Excerpt —
╔══

Also known as debt bondage, bonded slavery, bonded labor, or peonage this form of slavery is not a practice relegated to the annals of history. The International Labour Organization estimates half of all victims of forced labor (21 million) are in some form of bondage labor, approximately 10 million worldwide.  Within the agricultural, domestic work, and manufacturing sectors that percentage rises to 70 percent.

10 Million Enslaved in Bondage Labor Worldwide Historical painting of slaves working in a sugar cane field - Cait Bagby

The practice of debt bondage has been around for centuries most notably in Ancient Greece, Rome, Egypt, some African Kingdoms, and Peru. In the United States although slavery was abolished in 1865 imposed peonage practices existed until the 1960’s. African Americans who were arrested under the vague legalities of vagrancy or loitering and unable to pay their court fees and fines were forced into bonded slavery.

╚══

Given data —
╔══

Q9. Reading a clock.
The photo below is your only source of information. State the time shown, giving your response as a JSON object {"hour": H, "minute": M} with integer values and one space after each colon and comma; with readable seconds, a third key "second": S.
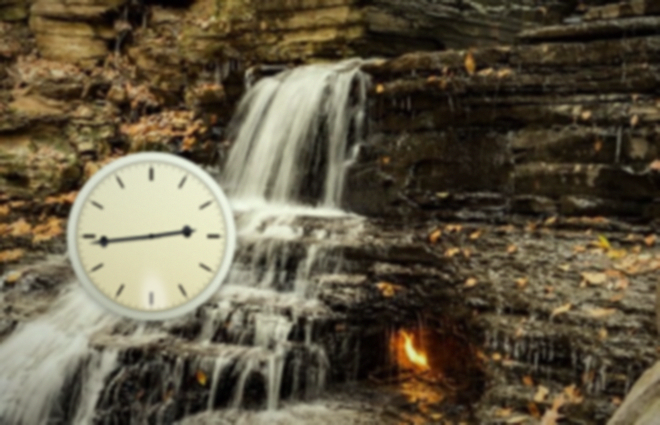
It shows {"hour": 2, "minute": 44}
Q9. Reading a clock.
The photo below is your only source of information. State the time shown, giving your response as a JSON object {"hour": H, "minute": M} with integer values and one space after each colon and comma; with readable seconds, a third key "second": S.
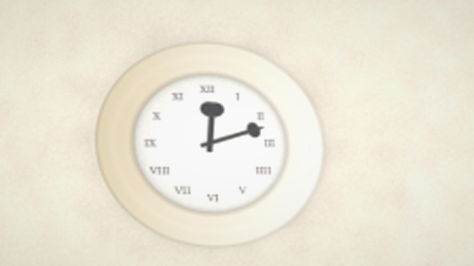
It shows {"hour": 12, "minute": 12}
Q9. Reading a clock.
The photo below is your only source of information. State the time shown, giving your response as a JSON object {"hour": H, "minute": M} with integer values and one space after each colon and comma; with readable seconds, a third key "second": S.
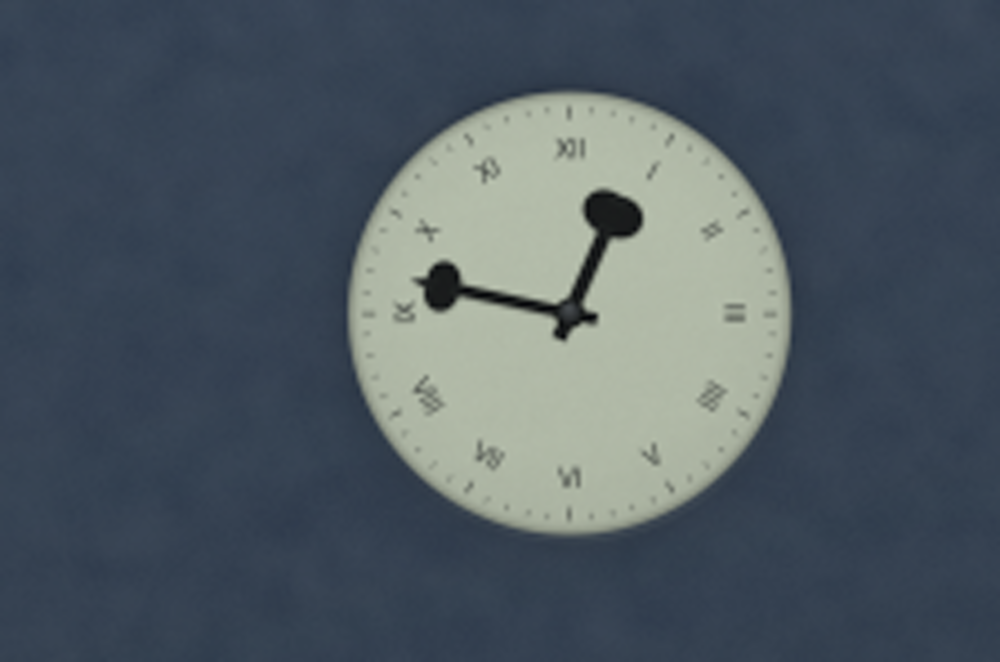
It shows {"hour": 12, "minute": 47}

╚══

To do —
1: According to the debt bondage excerpt, how did African Americans in the United States come to be forced into bonded slavery? Answer in one to three sentences.
2: Answer these questions from the debt bondage excerpt:
(a) About how many people worldwide does the text say are in bondage labor?
(b) In what year was slavery abolished in the United States?
(c) What share of forced labor victims in the agricultural, domestic work, and manufacturing sectors are in bondage labor?
3: List every place the debt bondage excerpt names in its statement "most notably in" about where the practice has existed for centuries.
The records play no part in this work.

Task-by-task answers —
1: They were arrested under vague vagrancy or loitering laws. Because they could not pay their court fees and fines, they were forced into bonded slavery.

2:
(a) Approximately 10 million.
(b) 1865.
(c) 70 percent.

3:
- Ancient Greece
- Rome
- Egypt
- some African Kingdoms
- Peru